The operators behind Project Gunship outfitted two C-47 aircraft but then ran out of miniguns. The GAU-2/A was a relatively new weapon, and everybody wanted them. As a stopgap, the Gunship crews substituted ten AN/M2 .30-caliber Browning machineguns. However, these recoil-operated weapons jammed frequently using the WWII and Korean War surplus ammo available at the time. They also filled the main cabin with noxious fumes. Additionally, these 10 conventional machineguns could only produce the fire density of a single minigun.
The attack profile typically put the airplane in a left-hand orbit at 120 knots and 3,000 feet. A skilled pilot could saturate every square yard of a football field-sized space in under 10 seconds. The basic combat load was 45 flares and some 24,000 rounds of ammunition. The plane itself could loiter on station for hours.
The AC-47 used the call sign Spooky. The supported grunts referred to the plane as Puff the Magic Dragon after the 1963 Peter, Paul, and Mary song. Ground troops fell madly in love with the machines.

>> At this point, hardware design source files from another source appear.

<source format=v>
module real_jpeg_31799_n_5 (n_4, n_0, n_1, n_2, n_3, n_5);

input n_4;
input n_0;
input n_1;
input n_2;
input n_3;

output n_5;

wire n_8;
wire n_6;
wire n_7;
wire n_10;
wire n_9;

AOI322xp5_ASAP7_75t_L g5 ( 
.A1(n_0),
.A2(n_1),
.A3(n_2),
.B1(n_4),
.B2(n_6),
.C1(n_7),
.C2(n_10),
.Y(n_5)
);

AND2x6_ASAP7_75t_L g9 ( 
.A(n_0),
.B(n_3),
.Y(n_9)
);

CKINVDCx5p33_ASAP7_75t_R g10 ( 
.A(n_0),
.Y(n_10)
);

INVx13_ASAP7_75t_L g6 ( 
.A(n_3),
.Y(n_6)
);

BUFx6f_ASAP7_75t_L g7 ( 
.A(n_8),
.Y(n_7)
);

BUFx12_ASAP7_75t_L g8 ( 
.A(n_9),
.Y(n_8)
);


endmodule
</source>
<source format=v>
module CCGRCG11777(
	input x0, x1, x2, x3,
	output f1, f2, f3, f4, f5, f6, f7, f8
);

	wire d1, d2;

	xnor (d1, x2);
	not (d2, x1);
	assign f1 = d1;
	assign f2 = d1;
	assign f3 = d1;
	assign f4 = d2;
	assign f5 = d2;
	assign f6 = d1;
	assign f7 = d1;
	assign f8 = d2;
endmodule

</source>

The AC-47 flew mostly at night to avoid ground fire. Once the crews got synchronized with the supported troops, Puff turned into a proper monster. On the night of 8 February 1965, an AC-47 operating near Bong Son was called upon to help blunt a determined VC attack. The plane orbited above the battlefield for more than four hours and burned through 20,500 rounds. By the time the aircraft was forced to return to base, the crew had killed nearly 300 VC irregulars.
Technical Specification of the AC-47D
Crew | 7 or 8 — pilot, copilot, navigator, flight engineer, loadmaster, and at least 2 gunners |
Length | 64′ 05″ |
Wingspan | 95′ |
Max. Gross Weight | 33,000 lbs |
Powerplant | 2x Pratt and Whitney R-1830 Twin Wasp 14-cylinder radial engines |
Max. Speed | 200 knots (230 mph) |
Range | 2,175 miles |
Service Ceiling | 24,450′ |
Armament | 3x General Electric GAU-2/A 7.62x51mm miniguns |
Ruminations on the Fixed-Wing Gunship
Eventually the Air Force fielded 53 AC-47 airframes. A dozen were lost in combat. The surviving machines were transferred to the Air Forces of South Vietnam, Laos, Thailand, Colombia and El Salvador.

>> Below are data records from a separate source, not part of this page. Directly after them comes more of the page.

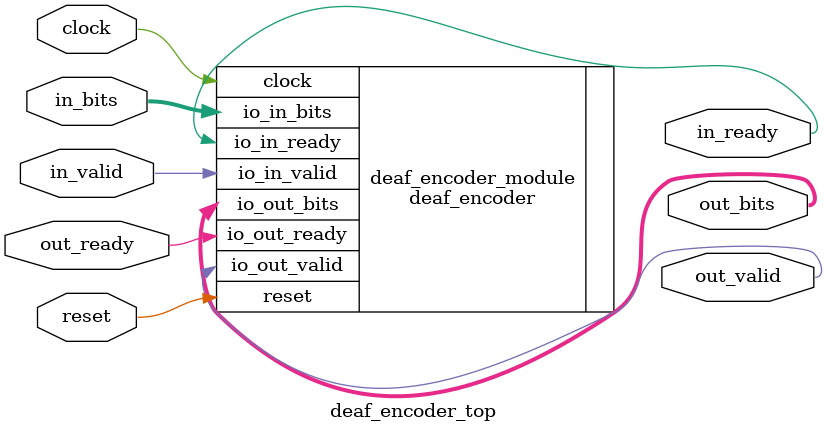
<source format=v>
`timescale 1ns / 1ps


module deaf_encoder_top(
  input        clock,
  input        reset,
  output       in_ready,
  input        in_valid,
  input  [7:0] in_bits,
  input        out_ready,
  output       out_valid,
  output [7:0] out_bits
);

    deaf_encoder deaf_encoder_module(
        .clock(clock),
        .reset(reset),
        .io_in_ready(in_ready),
        .io_in_valid(in_valid),
        .io_in_bits(in_bits),
        .io_out_ready(out_ready),
        .io_out_valid(out_valid),
        .io_out_bits(out_bits)
  );
  
endmodule

</source>
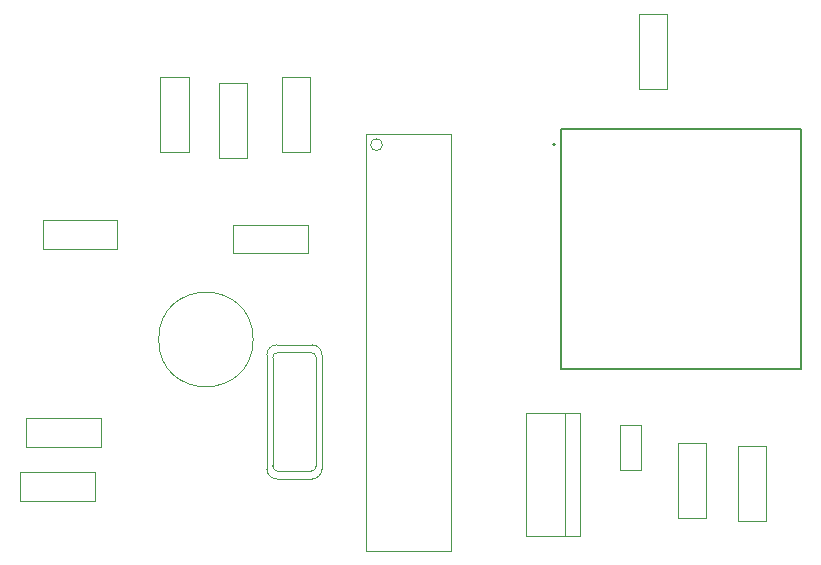
<source format=gbr>
G04*
G04 #@! TF.GenerationSoftware,Altium Limited,Altium Designer,24.10.1 (45)*
G04*
G04 Layer_Color=16711935*
%FSLAX25Y25*%
%MOIN*%
G70*
G04*
G04 #@! TF.SameCoordinates,82B40839-DE60-4B9F-80D9-4B01C0AB2508*
G04*
G04*
G04 #@! TF.FilePolarity,Positive*
G04*
G01*
G75*
%ADD10C,0.00787*%
%ADD15C,0.00500*%
%ADD61C,0.00394*%
D10*
X219374Y148000D02*
G03*
X219374Y148000I-394J0D01*
G01*
D15*
X301500Y73000D02*
Y153000D01*
X221500Y73000D02*
X301500D01*
X221500D02*
Y153000D01*
X301500D01*
D61*
X123346Y39799D02*
G03*
X126594Y36551I3248J0D01*
G01*
X138405Y36551D02*
G03*
X141653Y39799I0J3248D01*
G01*
Y77988D02*
G03*
X138405Y81236I-3248J0D01*
G01*
X126594Y81236D02*
G03*
X123346Y77988I0J-3248D01*
G01*
X125216Y40882D02*
G03*
X126988Y39111I1772J0D01*
G01*
X138012D02*
G03*
X139783Y40882I0J1772D01*
G01*
Y76906D02*
G03*
X138012Y78677I-1772J0D01*
G01*
X126988D02*
G03*
X125216Y76906I0J-1772D01*
G01*
X118748Y83000D02*
G03*
X118748Y83000I-15748J0D01*
G01*
X161839Y147945D02*
G03*
X161839Y147945I-1969J0D01*
G01*
X65902Y29276D02*
Y38724D01*
X41098Y29276D02*
X65902D01*
X41098Y38724D02*
X65902D01*
X41098Y29276D02*
Y38724D01*
X141653Y39800D02*
Y77989D01*
X123346Y39800D02*
Y77989D01*
X139783Y40882D02*
Y76906D01*
X125216Y40882D02*
Y76906D01*
X126988Y78677D02*
X138011D01*
X126594Y81237D02*
X138405D01*
X126988Y39111D02*
X138011D01*
X126594Y36552D02*
X138405D01*
Y36551D02*
Y36552D01*
X73402Y113276D02*
Y122724D01*
X48598Y113276D02*
X73402D01*
X48598Y122724D02*
X73402D01*
X48598Y113276D02*
Y122724D01*
X209610Y17528D02*
Y58472D01*
X227720D01*
Y17528D02*
Y58472D01*
X209610Y17528D02*
X227720D01*
X222602D02*
Y58472D01*
X247974Y39569D02*
Y54431D01*
X241026D02*
X247974D01*
X241026Y39569D02*
Y54431D01*
Y39569D02*
X247974D01*
X260276Y23598D02*
X269724D01*
X260276D02*
Y48402D01*
X269724Y23598D02*
Y48402D01*
X260276D02*
X269724D01*
X280276Y22598D02*
X289724D01*
X280276D02*
Y47402D01*
X289724Y22598D02*
Y47402D01*
X280276D02*
X289724D01*
X247276Y166598D02*
X256724D01*
X247276D02*
Y191402D01*
X256724Y166598D02*
Y191402D01*
X247276D02*
X256724D01*
X136902Y111776D02*
Y121224D01*
X112098Y111776D02*
X136902D01*
X112098Y121224D02*
X136902D01*
X112098Y111776D02*
Y121224D01*
X107276Y143598D02*
X116724D01*
X107276D02*
Y168402D01*
X116724Y143598D02*
Y168402D01*
X107276D02*
X116724D01*
X67902Y47276D02*
Y56724D01*
X43098Y47276D02*
X67902D01*
X43098Y56724D02*
X67902D01*
X43098Y47276D02*
Y56724D01*
X128276Y145598D02*
X137724D01*
X128276D02*
Y170402D01*
X137724Y145598D02*
Y170402D01*
X128276D02*
X137724D01*
X87776Y145598D02*
X97224D01*
X87776D02*
Y170402D01*
X97224Y145598D02*
Y170402D01*
X87776D02*
X97224D01*
X156327Y12512D02*
X184673D01*
X156327Y151488D02*
X184673D01*
Y12512D02*
Y151488D01*
X156327Y12512D02*
Y151488D01*
M02*

</source>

While the AC-47 was indeed a paradigm-shifting weapon system, it was even more important for what it went on to become. The lessons learned in combat by the crews of the AC-47s eventually informed the development of the AC-130 Spectre. Spectre remains at the very tip of the spear even today this deep into the Information Age. And all that began with some innovative airmen who strapped a bunch of miniguns down in an old WWII-vintage cargo plane and improvised a gunsight with a grease pencil.